2022年07月24日、韓国メディア『朝鮮日報』が面白い記事を出しています。
中国もこれにハマった
というのです。
『朝鮮日報』から説明部分を引いてみると、以下のようになります。
(前略)
天文学的費用が入る超高層ビルの建設は、主に不動産バブル機に推進されるが、実際に建築が本格化したり完工した時にはバブルが消えて経済不況を迎えるというのが「超高層の呪い」だ。超高層建物は資材費、建築費が大きく、空間活用が難しく、運営費が多く掛かって事業性が落ちる。
事業性を考慮せずプロジェクトが推進されるのは、好況が続くだろうという無限の楽観論を背景に、企業や国家が「威勢誇示型」で事業を推進するからだ。
超高層ビルは、天文学的な金額がかかって維持運営費も高くて採算性は薄い。

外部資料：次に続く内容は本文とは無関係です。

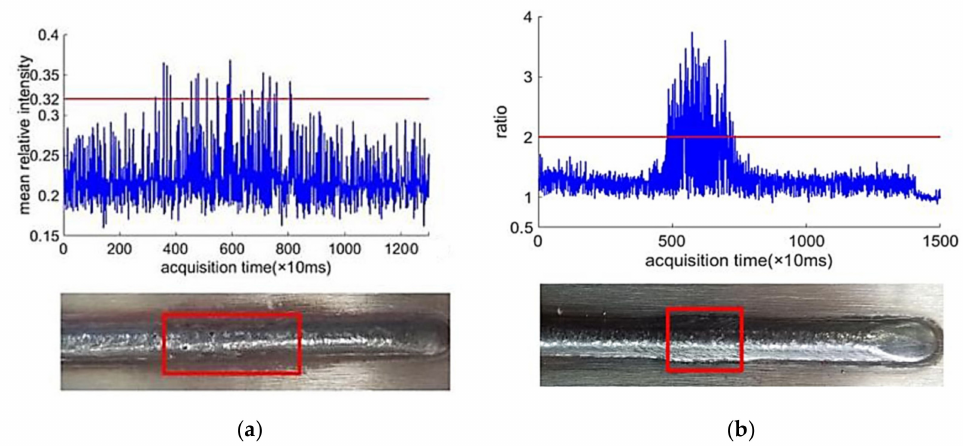
Figure 31. Spectral data of defects in weld: ( a ) base metal with or without rust; ( b ) base metal with or without oil stain. Reprinted with permission from Ref. [74]. Copyright 2019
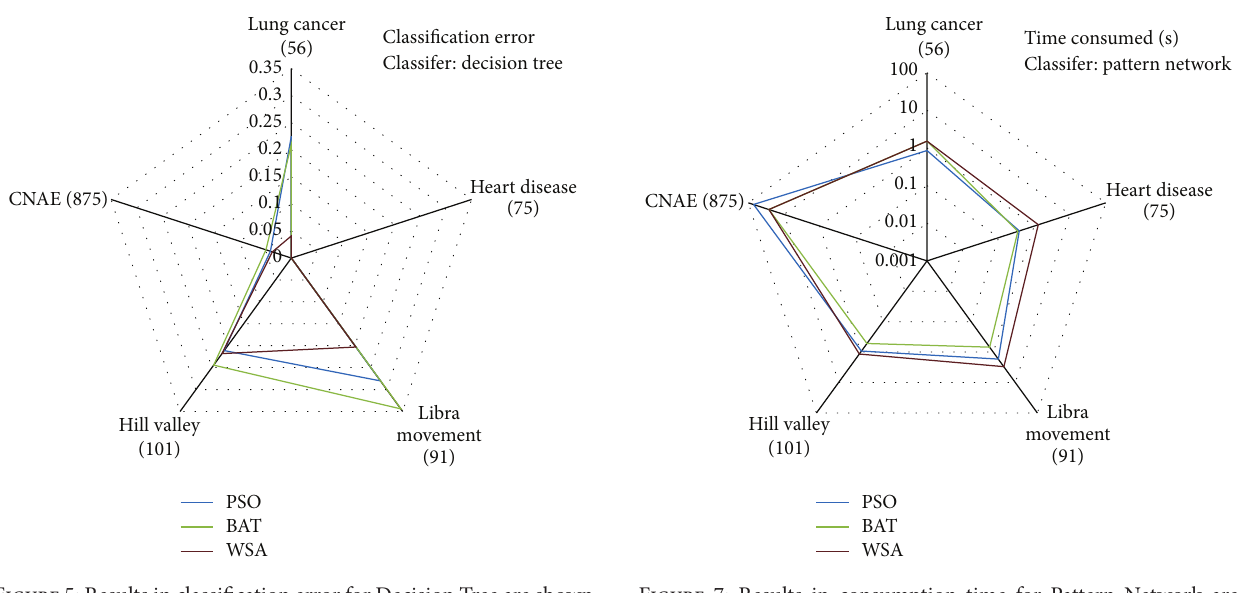
Figure 7: Results in consumption time for Pattern Network are shown visually in radar chart.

にもかかわらず推進されるのは「見栄」のせいだ、としています。
(よせばいいのに)バブルの勢いで推進するのですが、実際に建築にかかったり、完成したときには好景気が終了しており、「どうすんだコレ」という事態になってしまう――これが「超高層の呪い」です。
もともとは『Dresdner Kleinwort Wasserstein』の不動産アナリストであったAndrew Lawrence(アンドリュー・ロレンス)さんが提唱したコンセプトです。
で、『朝鮮日報』に最新の例として挙げているのが、あの中国『恒大集団』が予定していた『恒大国際ファイナンシャルセンター』です(以下が完成予想図)。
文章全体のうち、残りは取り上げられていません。